▸ Problem
Scan each line of the entries below for the word "lines" and count the ones where it appears. The answer is that number alone.

[Stored entries]
+ + + +

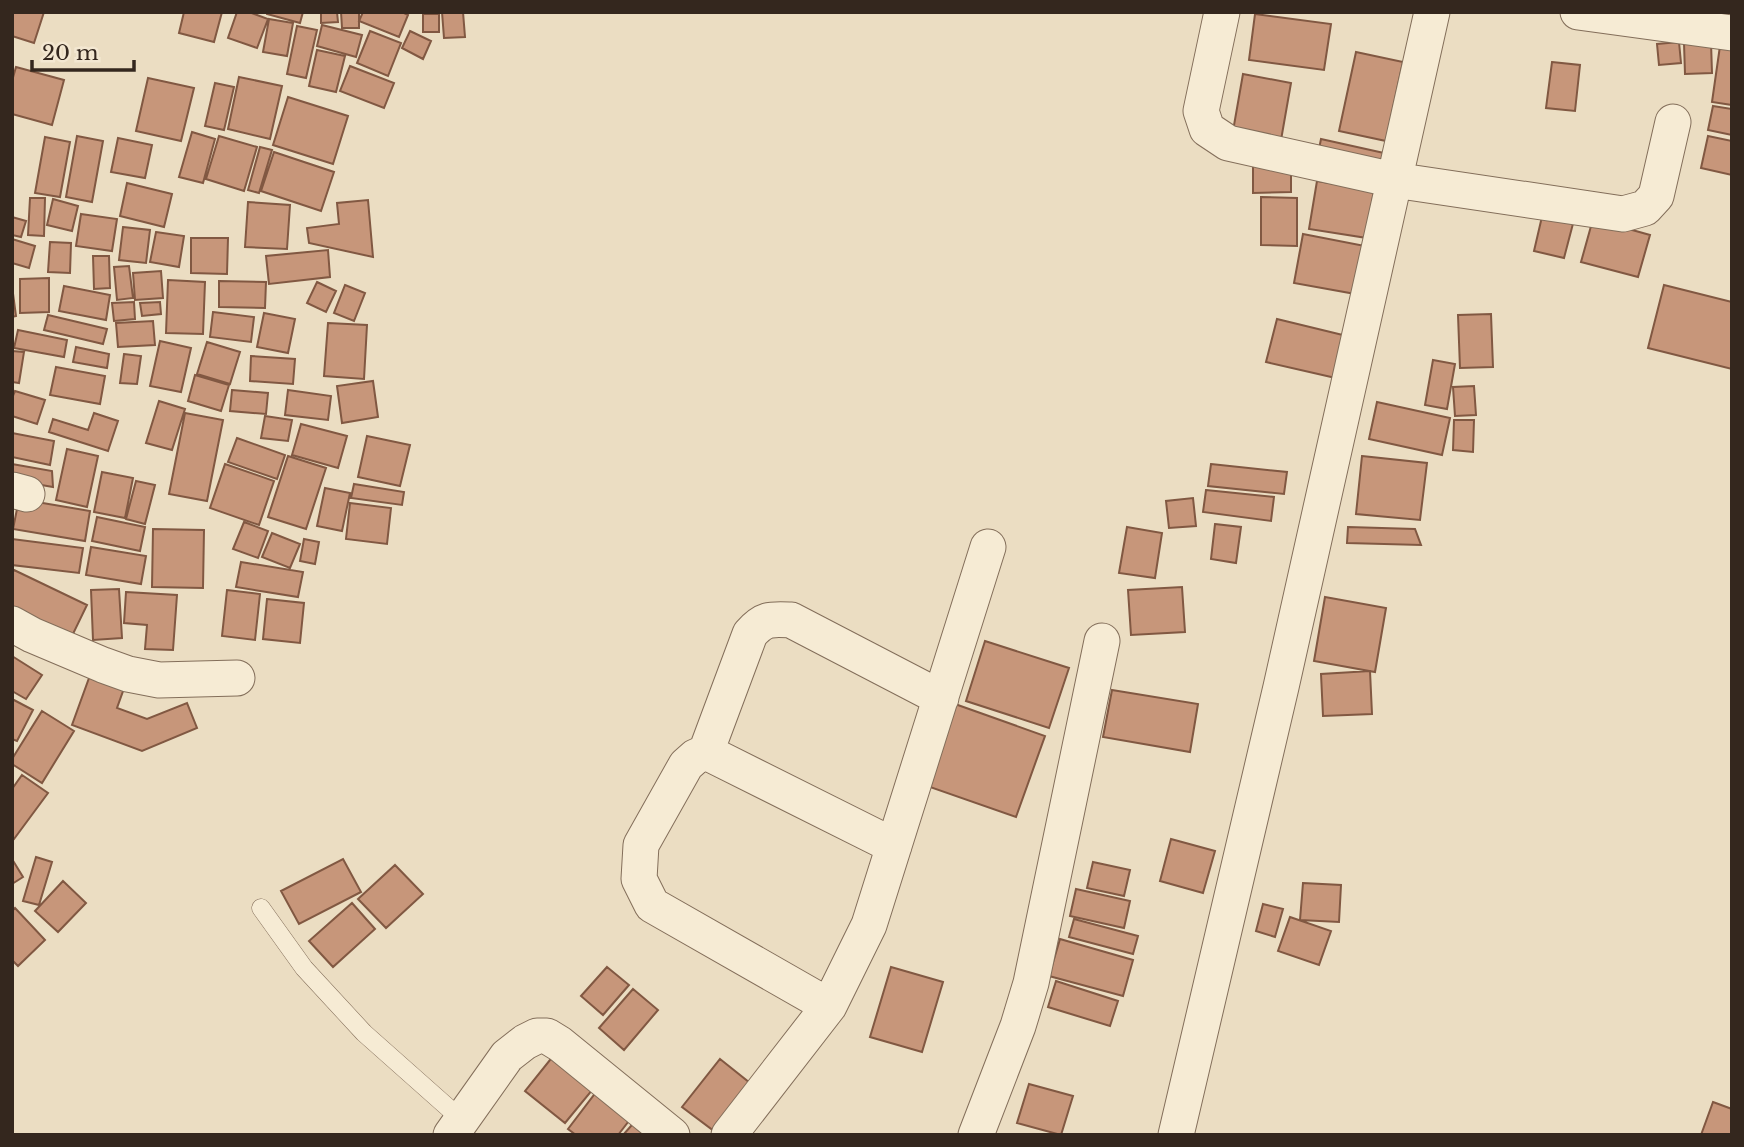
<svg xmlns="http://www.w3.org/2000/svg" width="1744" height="1147" viewBox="0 0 1744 1147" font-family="'Libre Baskerville',serif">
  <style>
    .building { fill: #c7967a; stroke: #815842; stroke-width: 2 }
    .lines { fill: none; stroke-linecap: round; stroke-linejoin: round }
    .lane-casing { stroke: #836e5a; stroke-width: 19 }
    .street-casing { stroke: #836e5a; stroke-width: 37 }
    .lane { stroke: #f6ebd4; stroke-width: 18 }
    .street { stroke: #f6ebd4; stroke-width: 35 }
  </style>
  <rect width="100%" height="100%" fill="#ebddc2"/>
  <!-- building -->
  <path class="building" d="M12 12H44L34 43 12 36Z
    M184 12H222L214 42 179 33Z
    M237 12H249L268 19 257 48 228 38Z
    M267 12H303L300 23 267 14Z
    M321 12H337L338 22 321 23Z
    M341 12H359V28H342Z
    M363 12H402L408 15 399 37 359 21Z
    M442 12H463L465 37 444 38Z
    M423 14H439V32H423Z
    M1255 14 1331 24 1324 70 1249 60Z
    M269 19 293 23 287 56 263 52Z
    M322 25 362 35 356 57 317 46Z
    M297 26 317 30 306 78 287 74Z
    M370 31 401 43 388 76 357 63Z
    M410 31 431 41 423 59 402 48Z
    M1679 42 1681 63 1659 65 1657 44Z
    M1711 42 1712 73 1685 74 1684 43Z
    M1720 46 1732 48V105L1712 102Z
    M317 50 345 56 336 92 309 86Z
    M1356 52 1403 62 1386 141 1339 131Z
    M1552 62 1580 65 1575 111 1546 108Z
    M350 66 394 83 384 108 340 91Z
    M16 67 64 80 52 125 12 114V81Z
    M1243 74 1291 83 1281 140 1233 131Z
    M239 77 282 86 270 139 228 129Z
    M148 78 194 88 181 141 136 131Z
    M215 83 234 87 224 130 205 126Z
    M288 97 348 116 333 164 273 145Z
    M1713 106 1732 109V135L1708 130Z
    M192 132 215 139 203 183 179 177Z
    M77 136 103 141 92 202 66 197Z
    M219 136 257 147 244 191 206 179Z
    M1708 136 1732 141V175L1701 168Z
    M45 137 70 142 60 197 35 193Z
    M118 138 152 145 145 178 111 172Z
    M1321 139 1384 153 1379 172 1317 159Z
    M260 147 272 150 259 193 248 190Z
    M274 152 334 172 321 211 261 191Z
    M1291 164V192L1253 193V165Z
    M1317 181 1374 190 1367 238 1309 229Z
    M127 183 172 194 164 227 120 216Z
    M1261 197 1297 198V246L1261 245Z
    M30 198H45L44 236 28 235Z
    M53 199 78 206 72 231 47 225Z
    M368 200 373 257 309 243 307 228 339 224 337 203Z
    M248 202 290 205 287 249 245 247Z
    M1544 208 1575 216 1564 258 1534 251Z
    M81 214 117 219 112 251 76 246Z
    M12 217 26 221 21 237 12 235Z
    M1593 219 1650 235 1638 277 1581 262Z
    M123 227 150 230 146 263 119 260Z
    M156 232 184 236 179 267 150 262Z
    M1303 234 1370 247 1361 295 1294 283Z
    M191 238H228L227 274 191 273Z
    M12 239 35 246 29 268 12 263Z
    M50 242 71 243 70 273 48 272Z
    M328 250 330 277 269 284 266 256Z
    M93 256H109L110 288 94 289Z
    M129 266 133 298 117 300 114 267Z
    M161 271 163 298 135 300 133 273Z
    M49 278V312L20 313V279Z
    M168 280 205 282 203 334 166 333Z
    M219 281 266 282 265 308 219 307Z
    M317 282 336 291 326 312 307 303Z
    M345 285 365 293 354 321 334 313Z
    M1664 285 1732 302V369L1648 348Z
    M12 286 16 316 12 317Z
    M64 286 110 295 106 320 59 311Z
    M134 302 135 319 114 321 112 303Z
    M160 302 161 314 142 316 140 303Z
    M213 312 254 317 251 342 210 337Z
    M264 313 295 319 288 353 257 347Z
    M1491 314 1493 367 1460 368 1458 315Z
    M48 315 107 329 103 344 44 330Z
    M1277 319 1351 337 1340 379 1266 362Z
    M153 321 155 345 118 347 116 323Z
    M328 323 367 325 364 379 324 376Z
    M18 330 67 340 64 357 14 348Z
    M160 341 191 348 181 392 150 386Z
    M207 342 240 352 230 384 197 374Z
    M76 347 109 354 107 368 73 362Z
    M12 351 24 352 19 383 12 382Z
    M124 354 141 356 137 384 120 383Z
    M251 356 295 359 293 384 250 381Z
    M1433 360 1455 364 1447 409 1425 405Z
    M56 367 105 376 100 404 50 395Z
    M195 375 229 385 221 411 188 401Z
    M373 381 378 417 342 423 337 386Z
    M1474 386 1476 415 1455 416 1453 387Z
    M232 390 268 393 266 414 230 411Z
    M288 390 331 396 328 420 285 415Z
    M15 391 45 400 37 424 12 416V398Z
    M159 401 185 409 172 450 146 443Z
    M1377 402 1450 418 1442 455 1369 439Z
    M94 413 118 421 108 451 49 432 53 419 88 430Z
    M185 413 223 420 207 501 169 494Z
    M265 416 292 420 288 441 261 438Z
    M1454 420H1474L1473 452 1453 450Z
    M301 424 347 436 338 468 292 455Z
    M12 433 54 441 50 465 12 457Z
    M367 436 410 445 400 486 358 477Z
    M237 438 285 455 277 479 228 462Z
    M67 449 98 456 87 507 56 500Z
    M288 456 326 468 306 529 268 517Z
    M1362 456 1427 463 1420 520 1356 514Z
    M12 464 52 471 53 487 12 480Z
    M225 464 274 481 259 525 210 508Z
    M1211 464 1287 472 1284 494 1208 486Z
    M102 472 133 478 125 518 94 512Z
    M136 481 155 485 145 524 126 519Z
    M354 484 404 492 402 505 351 498Z
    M325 488 350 493 342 531 317 526Z
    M1206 490 1274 497 1271 521 1203 512Z
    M1193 498 1196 526 1169 528 1166 501Z
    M19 499 90 511 85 541 13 529Z
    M350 503 391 508 387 544 346 539Z
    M97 517 145 527 140 551 92 541Z
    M244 522 268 531 258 558 233 549Z
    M1215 524 1241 527 1236 563 1211 559Z
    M1127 527 1162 533 1155 578 1119 573Z
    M1348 527 1415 529 1421 545 1347 543Z
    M153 529 204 530 203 588 152 587Z
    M272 533 300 544 290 568 262 557Z
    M12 539 83 548 79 573 12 565Z
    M304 539 319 542 315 564 300 561Z
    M91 547 146 556 141 584 86 575Z
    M241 562 303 572 298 597 236 587Z
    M14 570 87 605 72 636 12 608V574Z
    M1182 587 1185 632 1131 635 1128 590Z
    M119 589 122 638 93 640 91 590Z
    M227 590 260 594 255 640 222 636Z
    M126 592 177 595 173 650 145 649 147 625 124 623Z
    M1325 597 1386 608 1375 672 1314 661Z
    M267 599 304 603 300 643 263 639Z
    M985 641 1069 668 1049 728 966 701Z
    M12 656 42 675 26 699 12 691Z
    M93 667 127 680 117 708 147 719 187 703 197 728 142 751 72 725Z
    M1370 671 1372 714 1323 716 1321 674Z
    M1112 690 1198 704 1190 752 1103 737Z
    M12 699 33 710 17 741 12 739Z
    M955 704 1045 736 1016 817 927 786Z
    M42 711 74 731 42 783 12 764V759Z
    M22 775 48 793 14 839 12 838V789Z
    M1171 839 1215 851 1203 893 1160 881Z
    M36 857 52 862 39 905 23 901Z
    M12 859 23 877 12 884Z
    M343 859 361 892 299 924 281 891Z
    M1093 862 1130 870 1124 896 1087 888Z
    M395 865 423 894 386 928 358 899Z
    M63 881 86 903 58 932 35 911Z
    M1303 883 1341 885 1339 922 1300 920Z
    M1076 889 1130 901 1124 928 1070 916Z
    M352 903 375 929 333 967 309 941Z
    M1263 904 1283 909 1275 937 1256 931Z
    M15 908 45 940 18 966 12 960V911Z
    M1290 917 1331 931 1319 965 1278 951Z
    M1074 919 1138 936 1133 954 1069 937Z
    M1060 939 1133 960 1123 996 1049 976Z
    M607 967 629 985 603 1015 581 996Z
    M891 967 943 982 922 1052 870 1037Z
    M1056 981 1118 1001 1110 1026 1048 1007Z
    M633 989 658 1010 624 1050 599 1028Z
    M558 1050 598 1083 565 1123 525 1091Z
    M720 1059 755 1087 718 1134 682 1107Z
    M1029 1084 1073 1096 1061 1135 1017 1123Z
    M600 1087 635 1113 618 1135H576L568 1129Z
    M1713 1102 1732 1109V1135H1701Z
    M639 1117 660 1135H623Z"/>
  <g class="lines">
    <defs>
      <path id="lane" d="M261 908 304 968 364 1033 462 1120"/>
      <path id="street" d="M1222 12 1201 111 1207 129 1228 143 1394 180 1623 214 1645 208 1656 196 1673 122
        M1578 12 1732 33
        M12 490 27 494
        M12 624 32 635 103 665 128 674 159 680 237 678
        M706 752 750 634C764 618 771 619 791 620L941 698
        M829 1006 652 905 639 879 641 845 686 765 695 757 706 752 894 846
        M451 1135 507 1056 525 1042 537 1036H547L560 1044 672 1135
        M729 1135 829 1006 869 925 988 547
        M976 1135 1018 1026 1031 983 1102 641
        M1176 1135 1281 687 1432 12"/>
    </defs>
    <!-- lane casing -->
    <use href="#lane" class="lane-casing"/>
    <!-- street casing -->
    <use href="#street" class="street-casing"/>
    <!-- lane -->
    <use href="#lane" class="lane"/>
    <!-- street -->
    <use href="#street" class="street"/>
  </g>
  <!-- border -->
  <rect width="1744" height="1147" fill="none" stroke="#34271e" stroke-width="28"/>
  <!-- scale -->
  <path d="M32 60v10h102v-10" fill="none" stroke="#34271e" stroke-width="3.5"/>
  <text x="42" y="60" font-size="21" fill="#34271e" stroke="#f3e7d1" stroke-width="5" paint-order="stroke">20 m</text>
</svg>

+ + + +

▸ Result for this task
2